Arbeitgeber in Deutschland zahlten pro Jahr 77 Milliarden Euro Gehälter für kranke Beschäftigte. Von den Krankenkassen kämen weitere 19 Milliarden Euro. Das entspreche rund sechs Prozent der gesamten Sozialausgaben; EU-weit liege der Durchschnitt bei etwa 3,5 Prozent.

Dieser Karenztag war in den 70er Jahren abgeschafft worden. Für die Wiedereinführung von Karenztagen wie in anderen Ländern hatte sich kürzlich auch die Chefin der Wirtschaftsweisen, Monika Schnitzer, ausgesprochen. Bäte nannte als Beispiele Schweden, Spanien oder Griechenland.

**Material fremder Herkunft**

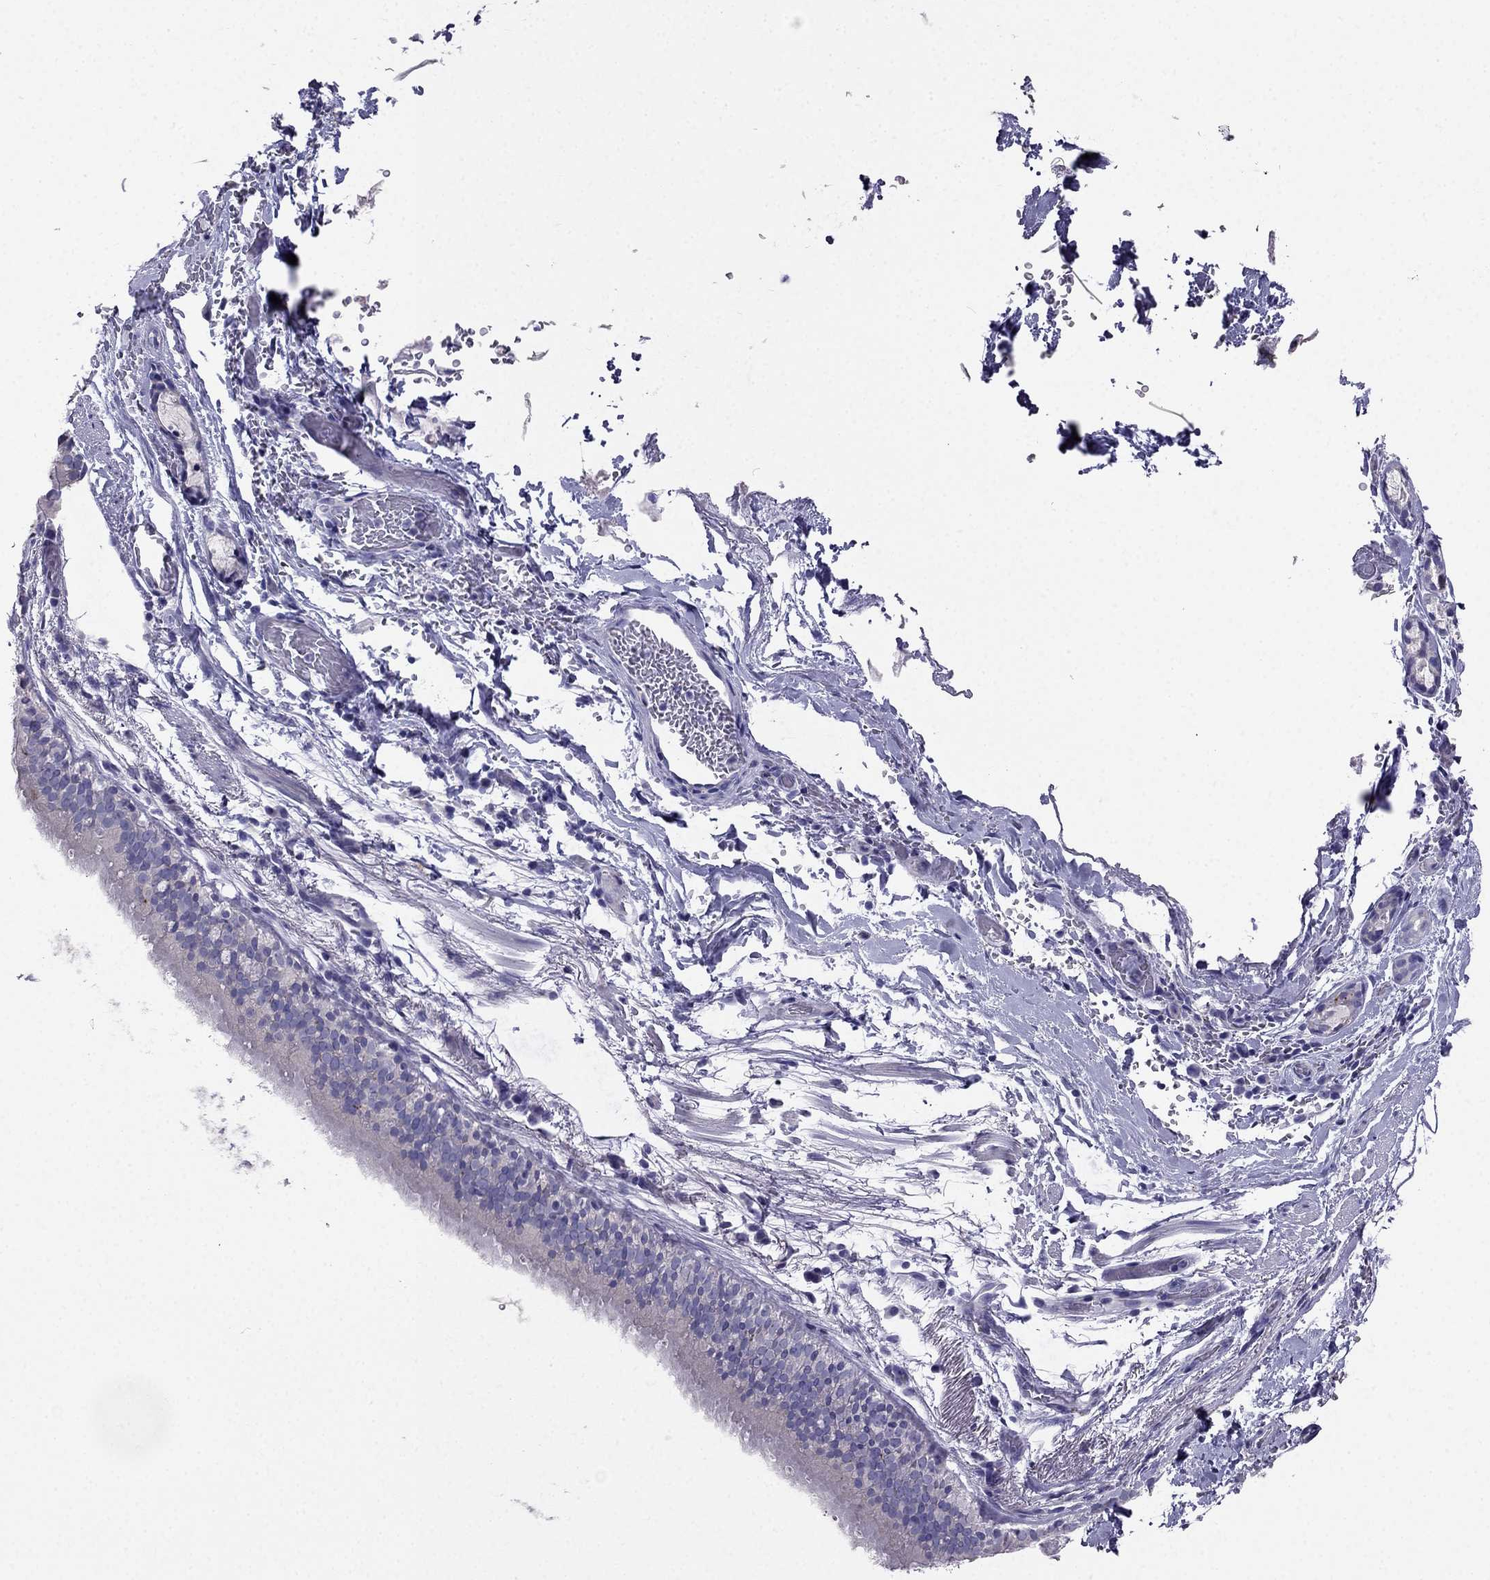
{"staining": {"intensity": "negative", "quantity": "none", "location": "none"}, "tissue": "bronchus", "cell_type": "Respiratory epithelial cells", "image_type": "normal", "snomed": [{"axis": "morphology", "description": "Normal tissue, NOS"}, {"axis": "morphology", "description": "Squamous cell carcinoma, NOS"}, {"axis": "topography", "description": "Bronchus"}, {"axis": "topography", "description": "Lung"}], "caption": "Respiratory epithelial cells show no significant expression in benign bronchus. (IHC, brightfield microscopy, high magnification).", "gene": "PTH", "patient": {"sex": "male", "age": 69}}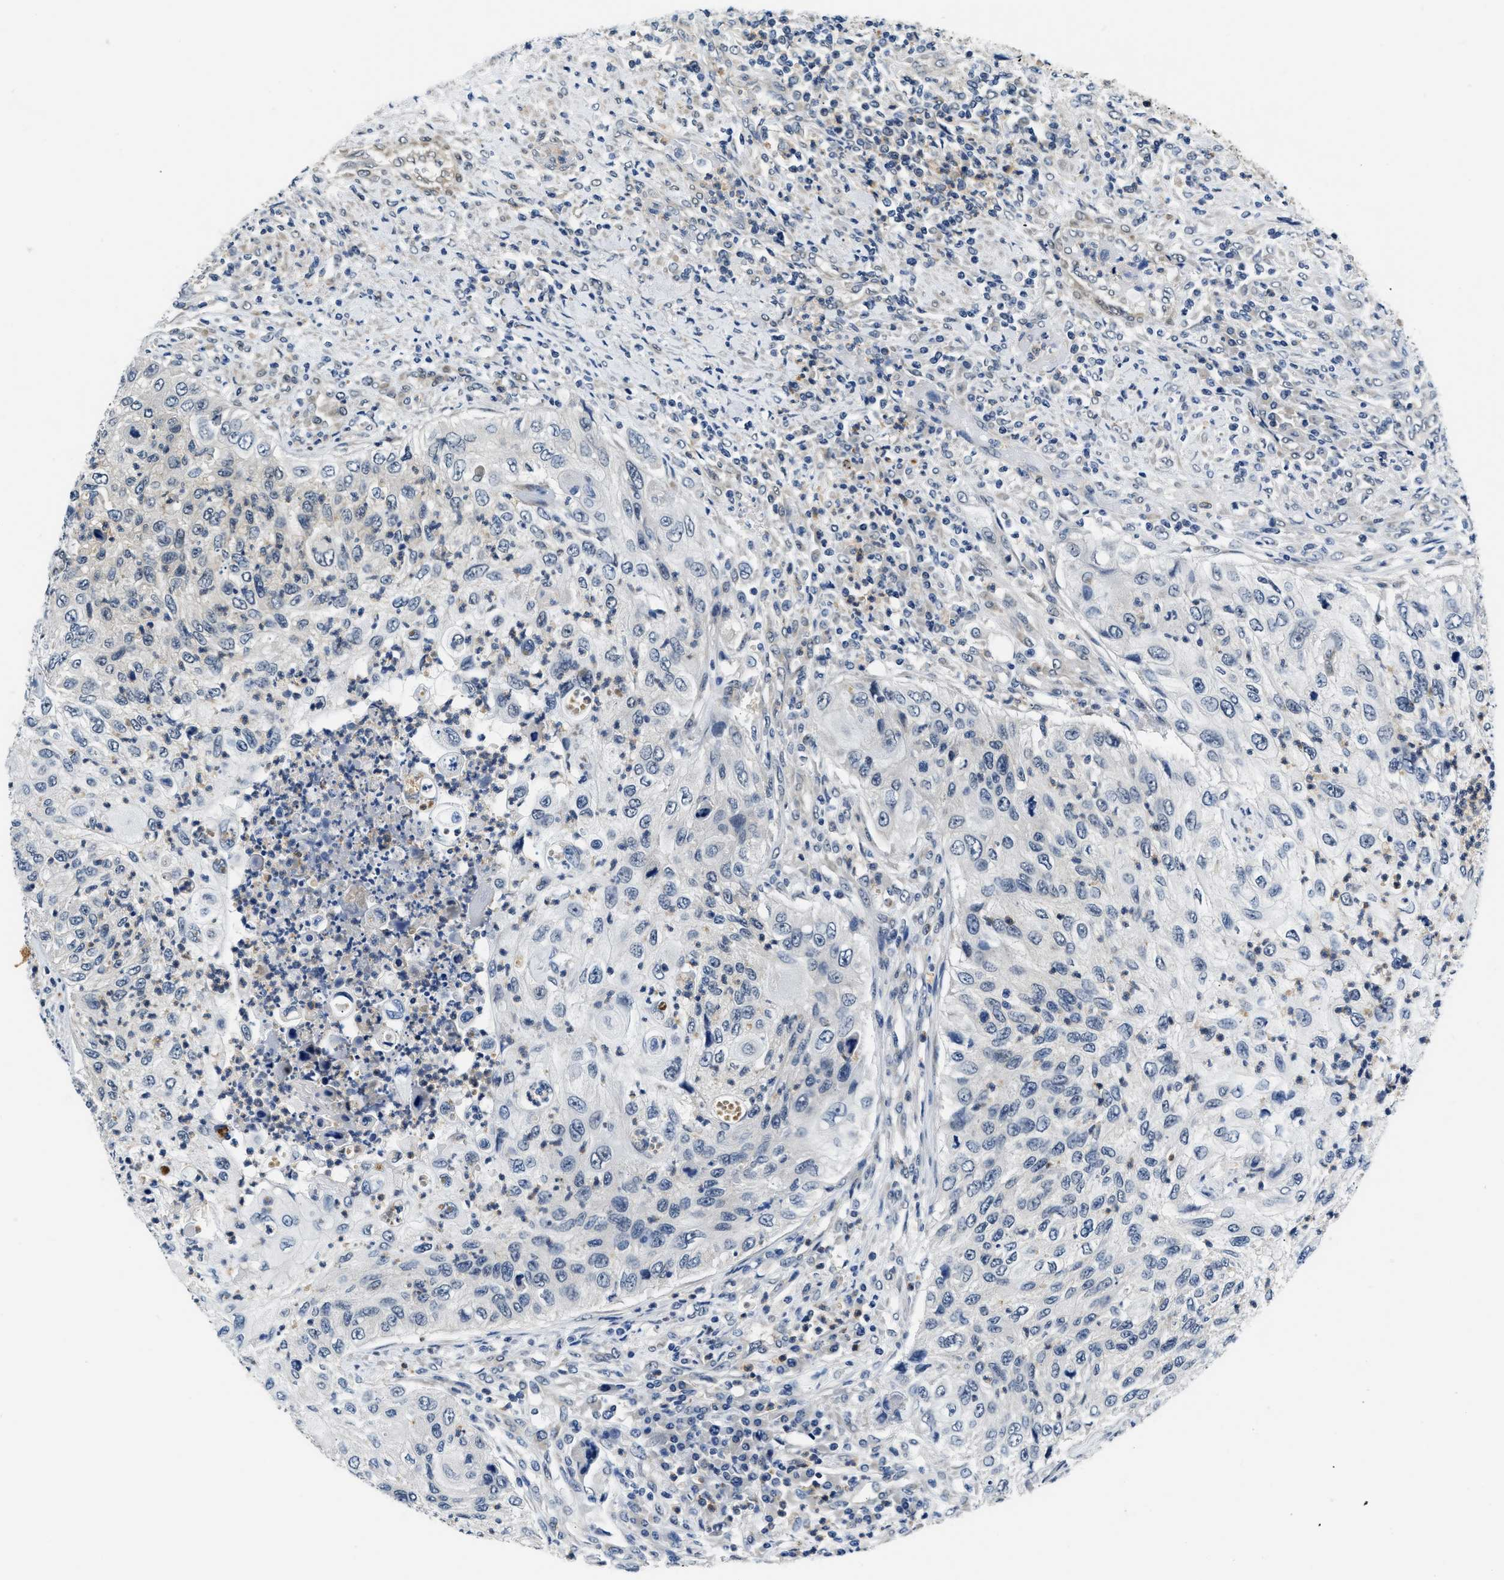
{"staining": {"intensity": "negative", "quantity": "none", "location": "none"}, "tissue": "urothelial cancer", "cell_type": "Tumor cells", "image_type": "cancer", "snomed": [{"axis": "morphology", "description": "Urothelial carcinoma, High grade"}, {"axis": "topography", "description": "Urinary bladder"}], "caption": "High power microscopy image of an immunohistochemistry histopathology image of urothelial carcinoma (high-grade), revealing no significant staining in tumor cells. (DAB IHC with hematoxylin counter stain).", "gene": "SMAD4", "patient": {"sex": "female", "age": 60}}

DGB-Vorstandsmitglied Anja Piel widersprach mit scharfen Worten: „Niemand braucht aktuell Vorschläge, die noch mehr Beschäftigte dazu bringen, krank zu arbeiten.“ Die Entgeltfortzahlung im Krankheitsfall sei ein soziales Schutzrecht, das ab dem ersten Krankheitstag gilt. „Nur so ist gewährleistet, dass kranke und erholungsbedürftige Beschäftigte tatsächlich gesund werden können.“ 

Immer mehr Menschen würden trotz Krankheit arbeiten, erklärte Piel. Präsentismus, also krank bei der Arbeit zu erscheinen, sei branchenübergreifend weit verbreitet. Dies schade nicht nur der eigenen Gesundheit, sondern führe auch zur Ansteckung von Kolleginnen und Kollegen. Die wirtschaftlichen Folgekosten seien etwa doppelt so hoch wie die Kosten krankheitsbedingter Fehlzeiten.

Piel verwies zudem auf Statistiken der Organisation für wirtschaftliche Zusammenarbeit und Entwicklung (OECD), wonach der Krankenstand in Deutschland kein Rekordniveau erreicht hat. Demnach sind die von den Krankenkassen gemeldeten Höchstwerte vor allem eine Folge der besseren Erfassung von Krankheitstagen und somit ein rein statistischer Effekt.

Die OECD basiert ihre Statistiken nicht auf Meldungen bei den Krankenkassen, sondern jährliche Befragungen. Ihre Daten widersprechen auch der These, Deutschland liege im europäischen Vergleich beim Krankenstand an der Spitze. In Frankreich etwa ist er demnach noch etwas höher, in Belgien und Schweden auf dem gleichen Niveau, in Österreich und den Niederlanden niedriger.

IG-Metall-Vorstandsmitglied Hans-Jürgen Urban nannte es „unverschämt und fatal“, den Beschäftigten Krankmacherei zu unterstellen. Die deutsche Wirtschaft gesunde nicht mit kranken Beschäftigten, sondern mit besseren Arbeitsbedingungen. 

Unionsfraktions-Vize Sepp Müller (CDU) dagegen sagte dem Onlineportal Politico, Deutschlands Sozialsysteme würden „immer weiter beansprucht“. Aus diesem Grund „sollten wir uns meiner Meinung nach nicht vor neuen Ideen verschließen und diese diskutieren“. Auch wenn das Thema der Karenztage sich nicht im Wahlprogramm der CDU finde, „könnte dies ein altbewährter Ansatz sein“. 

Der gesundheitspolitische Sprecher der Unionsfraktion, Tino Sorge (CDU), zeigte sich dagegen skeptisch. „Nur die allerwenigsten Menschen melden sich aus Spaß krank“, sagte er zu Politico. Er forderte „schnell verlässliche Daten – zum Beispiel über die Gründe des erhöhten Krankenstandes und auch von kurzen Krankmeldungen“. 

Allianz-Manager Bäte sprach sich zudem dafür aus, Gesundheitsleistungen zu kürzen. „Wir müssen darüber sprechen, was wir uns in einer alternden Gesellschaft noch leisten können.“ Allein die gesetzlichen Krankenkassen hätten im vergangenen Jahr 289 Milliarden Euro ausgegeben, die Beiträge stiegen Jahr für Jahr weiter. „Gleichzeitig steht Deutschland bei der Zahl der Arztbesuche auf Platz 7. Das ist doch irre“, sagte er der Zeitung.